* _INSTRUCTION_: When you spot the word "desk" in a line of the data below, copy that line.

#####

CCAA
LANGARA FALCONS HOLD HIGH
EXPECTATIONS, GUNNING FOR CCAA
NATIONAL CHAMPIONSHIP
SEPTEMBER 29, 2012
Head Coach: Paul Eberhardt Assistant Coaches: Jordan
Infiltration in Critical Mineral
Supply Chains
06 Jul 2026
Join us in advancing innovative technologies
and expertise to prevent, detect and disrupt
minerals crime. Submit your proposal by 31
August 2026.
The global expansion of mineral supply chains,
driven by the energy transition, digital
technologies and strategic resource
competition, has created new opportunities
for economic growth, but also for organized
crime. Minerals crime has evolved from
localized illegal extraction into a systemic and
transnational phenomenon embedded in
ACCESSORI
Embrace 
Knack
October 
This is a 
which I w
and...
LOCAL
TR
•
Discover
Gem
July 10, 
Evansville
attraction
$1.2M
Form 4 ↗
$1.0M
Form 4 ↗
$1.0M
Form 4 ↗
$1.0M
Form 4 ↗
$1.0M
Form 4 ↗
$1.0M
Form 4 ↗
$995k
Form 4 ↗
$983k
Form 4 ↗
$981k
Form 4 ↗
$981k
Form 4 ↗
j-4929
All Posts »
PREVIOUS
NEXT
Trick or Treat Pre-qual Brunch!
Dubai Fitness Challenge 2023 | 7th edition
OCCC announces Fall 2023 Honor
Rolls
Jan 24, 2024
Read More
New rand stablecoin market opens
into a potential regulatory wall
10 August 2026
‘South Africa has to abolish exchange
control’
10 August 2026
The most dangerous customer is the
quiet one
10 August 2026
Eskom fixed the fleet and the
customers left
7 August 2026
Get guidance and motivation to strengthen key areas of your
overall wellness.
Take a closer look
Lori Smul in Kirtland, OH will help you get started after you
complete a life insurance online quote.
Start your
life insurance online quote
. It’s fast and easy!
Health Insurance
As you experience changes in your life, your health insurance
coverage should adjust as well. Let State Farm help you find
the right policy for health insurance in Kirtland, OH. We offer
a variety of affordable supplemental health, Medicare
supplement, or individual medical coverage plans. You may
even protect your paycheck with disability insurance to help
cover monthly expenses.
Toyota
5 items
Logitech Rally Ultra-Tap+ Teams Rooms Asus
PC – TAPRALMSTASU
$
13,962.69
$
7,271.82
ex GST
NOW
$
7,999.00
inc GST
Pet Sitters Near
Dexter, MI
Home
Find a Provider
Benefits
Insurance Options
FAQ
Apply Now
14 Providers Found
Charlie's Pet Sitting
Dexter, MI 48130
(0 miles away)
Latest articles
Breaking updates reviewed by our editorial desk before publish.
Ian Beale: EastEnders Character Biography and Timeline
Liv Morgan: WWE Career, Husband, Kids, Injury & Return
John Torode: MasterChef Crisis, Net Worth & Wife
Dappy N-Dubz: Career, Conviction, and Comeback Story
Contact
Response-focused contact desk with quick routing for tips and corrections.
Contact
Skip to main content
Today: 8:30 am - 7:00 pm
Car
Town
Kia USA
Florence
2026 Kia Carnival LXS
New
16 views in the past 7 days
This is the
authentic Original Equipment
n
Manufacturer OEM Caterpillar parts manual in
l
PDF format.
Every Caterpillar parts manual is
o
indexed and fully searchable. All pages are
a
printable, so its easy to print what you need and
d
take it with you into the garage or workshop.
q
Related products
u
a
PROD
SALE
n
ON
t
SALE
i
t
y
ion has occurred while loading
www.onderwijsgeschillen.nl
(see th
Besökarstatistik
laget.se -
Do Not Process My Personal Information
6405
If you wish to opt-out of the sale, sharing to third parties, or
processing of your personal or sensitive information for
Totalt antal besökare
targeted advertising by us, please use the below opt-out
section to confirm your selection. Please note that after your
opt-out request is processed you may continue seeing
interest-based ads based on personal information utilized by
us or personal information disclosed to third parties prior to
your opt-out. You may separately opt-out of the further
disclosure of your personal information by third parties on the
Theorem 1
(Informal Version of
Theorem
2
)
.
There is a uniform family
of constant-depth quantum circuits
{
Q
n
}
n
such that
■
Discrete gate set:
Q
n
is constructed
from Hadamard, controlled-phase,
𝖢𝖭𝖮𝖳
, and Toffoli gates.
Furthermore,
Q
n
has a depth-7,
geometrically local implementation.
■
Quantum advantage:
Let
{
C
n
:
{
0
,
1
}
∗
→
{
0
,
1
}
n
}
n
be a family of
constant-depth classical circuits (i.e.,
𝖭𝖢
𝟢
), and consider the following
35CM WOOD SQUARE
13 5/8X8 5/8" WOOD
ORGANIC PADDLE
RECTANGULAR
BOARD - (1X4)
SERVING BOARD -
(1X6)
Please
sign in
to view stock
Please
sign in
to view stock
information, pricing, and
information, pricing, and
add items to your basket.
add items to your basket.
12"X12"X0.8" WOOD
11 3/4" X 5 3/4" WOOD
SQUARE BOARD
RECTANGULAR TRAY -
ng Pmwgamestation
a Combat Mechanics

#####

* _EXERCISE RESPONSE_:
Breaking updates reviewed by our editorial desk before publish.
Response-focused contact desk with quick routing for tips and corrections.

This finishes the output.